L’auscultation pulmonaire retrouve en règle des râles crêpitants aux deux bases pulmonaires parfois associés à des râles bronchiques. Le diagnostic d’AAE repose sur un faisceau d’arguments clinico-paracliniques:

  • 1-Preuve d’une exposition antigénique: interrogatoire + présence de plusieurs arcs spécifiques de plusieurs antigènes.
  • 2-Symptômes respiratoires compatibles: forme aiguë (syndrome pseudo grippal d’’apparition semi retardée) suivi d’une forme subaiguë (symptomatologie respiratoire peu spécifique avec altération de l’état général).
  • 3-Alvéolite lymphocytaire au Liquide broncho-alvéolaire.
  • 4-Spirométrie et transfert du CO dans la limite de la normale.
  • 5-Imagerie compatible avec les phases aiguë et subaiguë montrant de nombreux micro nodules centro-lobulaires flous bilatéraux distribués de manière homogène à l’’ensemble du parenchyme pulmonaire associés à des plages en verre dépoli.
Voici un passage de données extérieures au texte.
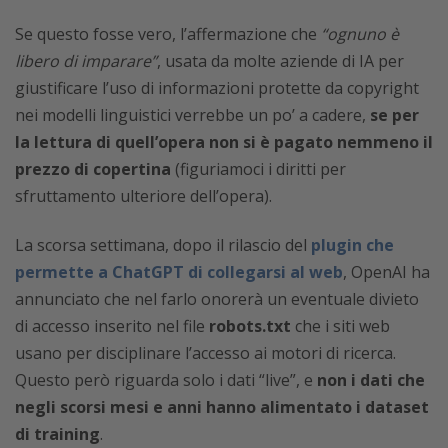
Se questo fosse vero, l’affermazione che
“ognuno è
libero di imparare”
, usata da molte aziende di IA per
giustificare l’uso di informazioni protette da copyright
nei modelli linguistici verrebbe un po’ a cadere,
se per
la lettura di quell’opera non si è pagato nemmeno il
prezzo di copertina
(figuriamoci i diritti per
sfruttamento ulteriore dell’opera).
La scorsa settimana, dopo il rilascio del
plugin che
permette a ChatGPT di collegarsi al web
, OpenAI ha
annunciato che nel farlo onorerà un eventuale divieto
di accesso inserito nel file
robots.txt
che i siti web
usano per disciplinare l’accesso ai motori di ricerca.
Questo però riguarda solo i dati “live”, e
non i dati che
negli scorsi mesi e anni hanno alimentato i dataset
di training
.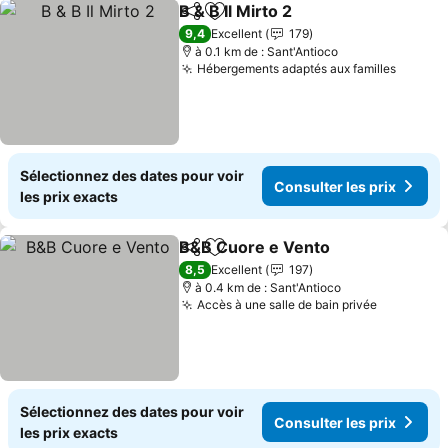
B & B Il Mirto 2
Partager
Ajouter à mes favoris
Consulter le
9,4
Excellent
179
à 0.1 km de : Sant'Antioco
Hébergements adaptés aux familles
Consult
Sélectionnez des dates pour voir
Consulter les prix
les prix exacts
B&B Cuore e Vento
Partager
Ajouter à mes favoris
Consult
8,5
Excellent
197
à 0.4 km de : Sant'Antioco
Accès à une salle de bain privée
Consulter
Sélectionnez des dates pour voir
Consulter les prix
les prix exacts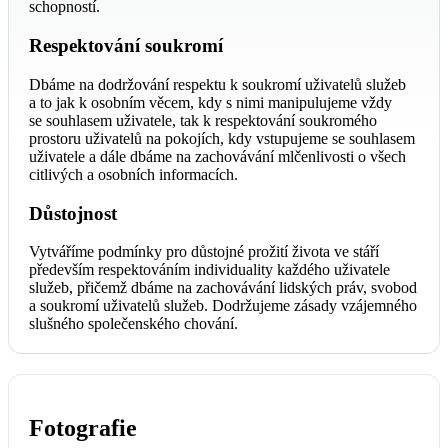
schopností.
Respektování soukromí
Dbáme na dodržování respektu k soukromí uživatelů služeb
a to jak k osobním věcem, kdy s nimi manipulujeme vždy
se souhlasem uživatele, tak k respektování soukromého
prostoru uživatelů na pokojích, kdy vstupujeme se souhlasem
uživatele a dále dbáme na zachovávání mlčenlivosti o všech
citlivých a osobních informacích.
Důstojnost
Vytváříme podmínky pro důstojné prožití života ve stáří
především respektováním individuality každého uživatele
služeb, přičemž dbáme na zachovávání lidských práv, svobod
a soukromí uživatelů služeb. Dodržujeme zásady vzájemného
slušného společenského chování.
Fotografie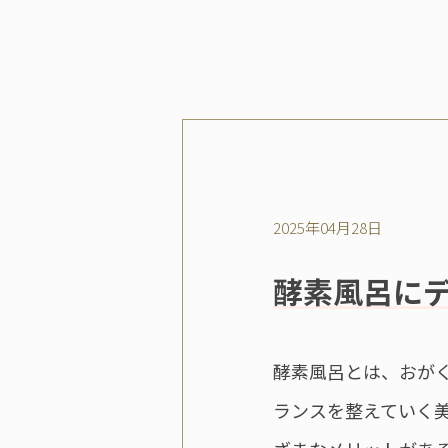
2025年04月28日
酵素風呂に
酵素風呂とは、おが
ランスを整えていく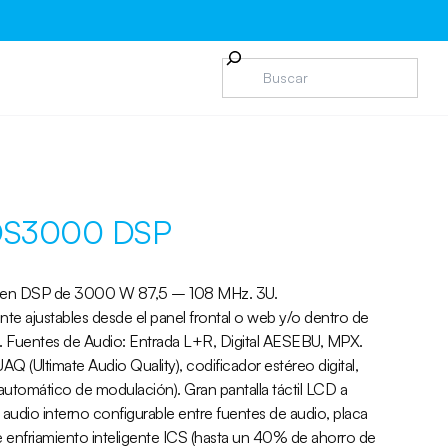
 DS3000 DSP
 en DSP de 3000 W 87,5 – 108 MHz. 3U.
te ajustables desde el panel frontal o web y/o dentro de
. Fuentes de Audio: Entrada L+R, Digital AESEBU, MPX.
Q (Ultimate Audio Quality), codificador estéreo digital,
 automático de modulación). Gran pantalla táctil LCD a
audio interno configurable entre fuentes de audio, placa
enfriamiento inteligente ICS (hasta un 40% de ahorro de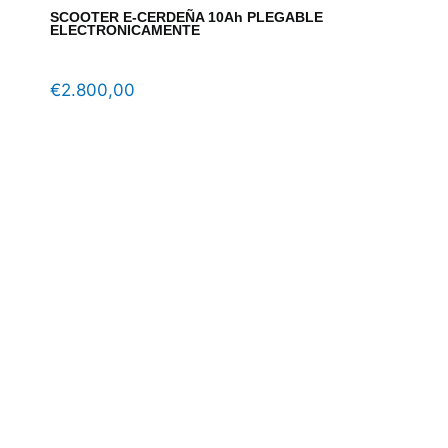
SCOOTER E-CERDEÑA 10Ah PLEGABLE
ELECTRONICAMENTE
€
2.800,00
EAN 
altu
adul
Ces 5 critères réunis confirment le diagnostic selon le GERM’O’P, actualisés à partir de ceux proposés en 1986 par Terho (4). En l’absence du critère 5, il est licite d’’obtenirr une confirmation par des tests de provocation respiratoire et/ou histologique.

L’éviction totale et définitive de l’antigène est la principale mesure thérapeutique. La corticothérapie générale est nécessaire dans les stades aigus et subaigus.

Les lésions régressent lentement, en plusieurs mois. Si le dépistage de la maladie est tardif ou si l’exposition n’est pas stoppée, l’évolution peut être défavorable et il n’est pas sûr que les corticoïdes influencent le pronostic à long terme (5).

CONCLUSION

Il est important pour le radiologue et le clinicien de connaitre le diagnostic radio-clinique afin de la distinguer des autres diagnostics différentiels notamment la tuberculose fréquente dans notre contexte afin d’orienter la conduite à tenir, et d’éviter les désagréments d’un traitement par corticoïdes.

Références
  1. Ando M. [Pathogenesis and treatment of hypersensitivity pneumonitis]. Nihon Ishinkin Gakkai Zasshi. 2000;41:137-41 pubmed
  2. Molina C. Brun J. Alvéolites allergiques extrinsèques chez I’enfant. In: Paupe J, Scheinmann P, de Blic .I. eds. Allergologie pédiatrique. Paris : Flammarion Medecine-Sciences ; 1994. p 384-9.
  3. Jacques de Blic. Pneumologie pédiatrique. Wolters Kluwer France, 2002 - 331 pages.
  4. Terho EO. Diagnosis crieria for farmer’s lung disease. AM J Ind Med 1986; 10: 329.
  5. Roussel S, Reboux G, Dalphin JC, Piarroux R. Alvéolites allergiques extrinsèques et exposition aux moisissures. Rev Fr Lab 2005 ; 373 : 51-60.